Mithramycin (MTM), a natural product of soil bacteria from the Streptomyces genus, displays potent anticancer activity but has been limited clinically by severe side effects and toxicities. Engineering of the MTM biosynthetic pathway has produced the 3-side-chain-modified analogs MTM SK (SK) and MTM SDK (SDK), which have exhibited increased anticancer activity and improved therapeutic index. However, these analogs still suffer from low bioavailability, short plasma retention time, and low tumor accumulation. In an effort to aid with these shortcomings, two nanoparticulate formulations, poly(ethylene glycol)-poly(aspartate hydrazide) self-assembled and cross-linked micelles, were investigated with regard to the ability to load and pH dependently release the drugs. Micelles were successfully formed with both nanoparticulate formulations of each drug analog, with an average size of 8.36 ± 3.21 and 12.19 ± 2.77 nm for the SK and SDK micelles and 29.56 ± 4.67 nm and 30.48 ± 7.00 nm for the SK and SDK cross-linked micelles respectively. All of the drug-loaded formulations showed a pH-dependent release of the drugs, which was accelerated as pH decreased from 7.4 to 5.0. The micelles retained biological activity of SK and SDK entrapped in the micelles, suppressing human A549 lung cancer cells effectively.
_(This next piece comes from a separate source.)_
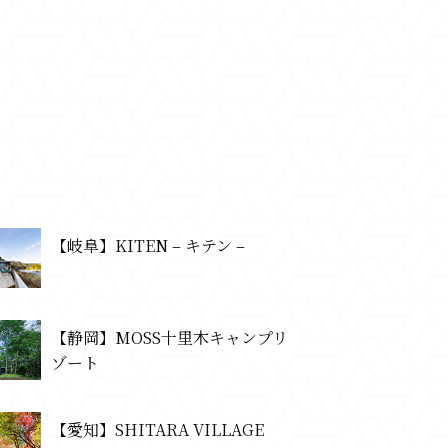
【岐阜】KITEN – キテン –
【静岡】MOSS十里木キャンプリ
ゾート
【愛知】SHITARA VILLAGE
Keywords: MTM; cancer chemotherapy; controlled release; drug delivery; polymer micelles.

Figure 1

Self-assembled and cross-linked polymer micelles as nanoparticulate formulations for MTM analogs. Abbreviation: MTM, mithramycin.

Figure 2

Synthesis of block copolymers, cross-linked block copolymers, and drug conjugates.

Figure 3

(A) Particle size and (B) drug-entrapment yields. Abbreviations: SDK, mithramycin SDK; SK, mithramycin SK.

Figure 4

Drug-release patterns from self-assembled and cross-linked micelles at pH 7.4 and 5.0 for 72 hours. Notes: All data points are the average of three measurements ± standard deviation; error bars not visible are obstructed by the point. Abbreviations: SDK, mithramycin SDK; SK, mithramycin SK.

Figure 5

The cytotoxicity of free drug and nanoparticulate formulations for SK and SDK against A549 cell lines. Notes: All points are the average of four measurements ± one standard deviation; error bars not visible are obstructed by the point. Abbreviations: SDK, mithramycin SDK; SK, mithramycin SK.